François Legault and Pauline Marois have both published their 2011 income tax returns, highlighting an unprecedented openness among the fierce rivals in the dying days of the Quebec election campaign.
The leaders of the Coalition Avenir Québec and the Parti Québécois are at each others’ throats in the last weekend before the Sept. 4, but they have both agreed to open their personal books.
Both party leaders are deemed to be part of the upper class in Quebec, but their annual revenues are surprisingly similar and in the low six-figures. Mr. Legault, who made millions in the private sector before entering politics in 1998, disclosed revenues of $165,000 last year, mainly from his National Assembly pension.
Ms. Marois, whose husband made a fortune in real estate, revealed that she made $156,000 in 2011, almost entirely from her salary as an MNA and Opposition Leader.
According to recent polls, Ms. Marois’s PQ is in first place in the election, while Mr. Legault’s CAQ is in second place. The leader of the third-placed Quebec Liberals, Jean Charest, did not agree to the disclosure.
The numbers were published in Saturday’s edition of La Presse, after both Ms. Marois and Mr. Legault made the undertaking in separate interviews with the Montreal daily’s editorial board this week.
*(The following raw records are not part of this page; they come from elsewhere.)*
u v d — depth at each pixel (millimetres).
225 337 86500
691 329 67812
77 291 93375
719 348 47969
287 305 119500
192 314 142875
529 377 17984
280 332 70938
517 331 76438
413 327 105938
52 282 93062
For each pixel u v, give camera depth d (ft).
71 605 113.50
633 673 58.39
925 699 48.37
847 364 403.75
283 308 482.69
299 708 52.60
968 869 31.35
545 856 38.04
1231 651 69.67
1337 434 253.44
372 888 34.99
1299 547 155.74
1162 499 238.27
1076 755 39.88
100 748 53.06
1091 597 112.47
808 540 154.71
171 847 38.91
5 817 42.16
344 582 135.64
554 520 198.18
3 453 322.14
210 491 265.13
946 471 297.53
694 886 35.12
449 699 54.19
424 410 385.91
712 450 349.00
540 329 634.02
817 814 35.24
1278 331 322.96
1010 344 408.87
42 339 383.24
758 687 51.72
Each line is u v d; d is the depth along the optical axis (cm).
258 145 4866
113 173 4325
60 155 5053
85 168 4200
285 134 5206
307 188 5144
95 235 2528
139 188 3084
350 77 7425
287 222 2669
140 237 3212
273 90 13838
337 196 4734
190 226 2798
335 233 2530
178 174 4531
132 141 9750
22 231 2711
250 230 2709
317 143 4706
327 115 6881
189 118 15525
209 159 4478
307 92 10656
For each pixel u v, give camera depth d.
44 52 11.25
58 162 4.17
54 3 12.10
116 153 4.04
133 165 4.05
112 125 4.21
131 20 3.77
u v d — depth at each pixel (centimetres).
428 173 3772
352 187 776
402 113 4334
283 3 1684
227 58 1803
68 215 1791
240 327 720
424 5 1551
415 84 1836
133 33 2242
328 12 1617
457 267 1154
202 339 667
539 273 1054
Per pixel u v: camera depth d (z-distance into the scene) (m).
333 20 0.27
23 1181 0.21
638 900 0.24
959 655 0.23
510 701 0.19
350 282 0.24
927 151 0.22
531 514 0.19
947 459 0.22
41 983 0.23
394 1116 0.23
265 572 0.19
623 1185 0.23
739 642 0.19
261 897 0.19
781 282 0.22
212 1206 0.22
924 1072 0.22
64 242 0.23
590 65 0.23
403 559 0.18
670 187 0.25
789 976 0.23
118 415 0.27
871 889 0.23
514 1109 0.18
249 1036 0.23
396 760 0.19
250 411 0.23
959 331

The disclosure of income tax returns is a tradition in the United States, but a rarity in Canada.
This marks the first time that such figures are published by major party leaders in a Quebec election.
The PQ and the CAQ are the two leading contenders in francophone Quebec, and they are facing off on constitutional issues in the last weekend before the vote.
Ms. Marois told Le Devoir that she would appoint a minister of “democratic governance” who would be in charge on setting up a process for citizen-initiated referendums. She said the goal would be to ensure that citizens in all regions of the province are heard by the Quebec government.
“I want to develop a vision that would allow increased participation by citizens and for us to listen to the regions, Montreal and Quebec City, in order to adapt government programs,” she said.
Mr. Legault responded by accusing the PQ of wanting to appoint a “minister of referendums,” highlighting his own opposition to Quebec sovereignty.
“If Ms. Marois really loved Quebec, she shouldn’t put us in a total division with a new referendum,” he told reporters. “If we love Quebec, we should not propose a referendum.”